SOME said it was going to be nothing more than a R1 engine bolted into a 500 GP chassis. But these first stripdown shots of Yamaha’s M1 four-stroke prove that couldn’t be further from the truth.
Exact details of the M1 are still sketchy, with Yamaha still only saying the bike is under the 990cc capacity limit and weighs a little over the 145kg (319lb) limit for the engine configuration.
Power output is fractionally up on the current YZR500 GP bike, making around 200bhp at 15,000 rpm, but according to the men involved in the project the M1 has a higher torque output and a greater spread of power.

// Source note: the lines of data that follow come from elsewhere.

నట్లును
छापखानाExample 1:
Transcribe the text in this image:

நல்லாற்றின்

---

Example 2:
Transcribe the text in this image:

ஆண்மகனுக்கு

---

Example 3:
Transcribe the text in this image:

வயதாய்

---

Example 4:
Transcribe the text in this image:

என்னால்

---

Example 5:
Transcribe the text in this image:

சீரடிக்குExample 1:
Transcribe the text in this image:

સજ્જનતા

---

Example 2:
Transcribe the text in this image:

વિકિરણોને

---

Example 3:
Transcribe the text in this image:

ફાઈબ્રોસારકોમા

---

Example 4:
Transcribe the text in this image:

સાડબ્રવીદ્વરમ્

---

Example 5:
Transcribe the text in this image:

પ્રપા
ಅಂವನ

It can clearly be seen from the pictures that the main spars of the Deltabox-type aluminium frame are a similar configuration to the YZR ridden by Max Biaggi and Noriyuki Haga in GPs.
But the M1 spar section is much beefier to cope with the huge forces that over 200bhp will place on the chassis.

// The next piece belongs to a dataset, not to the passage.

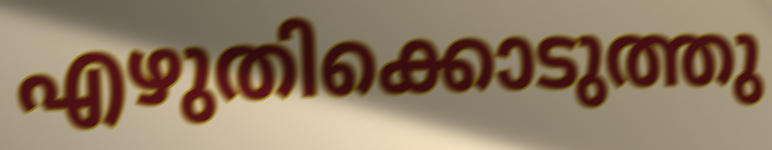
എഴുതിക്കൊടുത്തു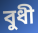
বুধী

The suspension and brakes are also closely related to GPs, with forks that appear identical to those on the YZR, and massive, radially- mounted Brembo calipers gripping carbon discs.
What still remains a mystery is the cone-shaped black structure on the rear hugger. A 2D datalogging sensor can clearly be seen attached to it, but what purpose it serves has not yet been revealed.
We do know that the M1 uses a familiar trait of five-valve heads, a six-speed cassette-type gearbox and a dry clutch.
These pictures reveal exactly how compact the new engine is – it makes road-going motors like the R1’s 998cc four look massive. It’s dwarfed by the huge radiator needed to shed the enormous amount of heat it generates, and even the carbon-fibre airbox looks almost as big as the engine it feeds.
More details of the M1 are expected to be released later this week.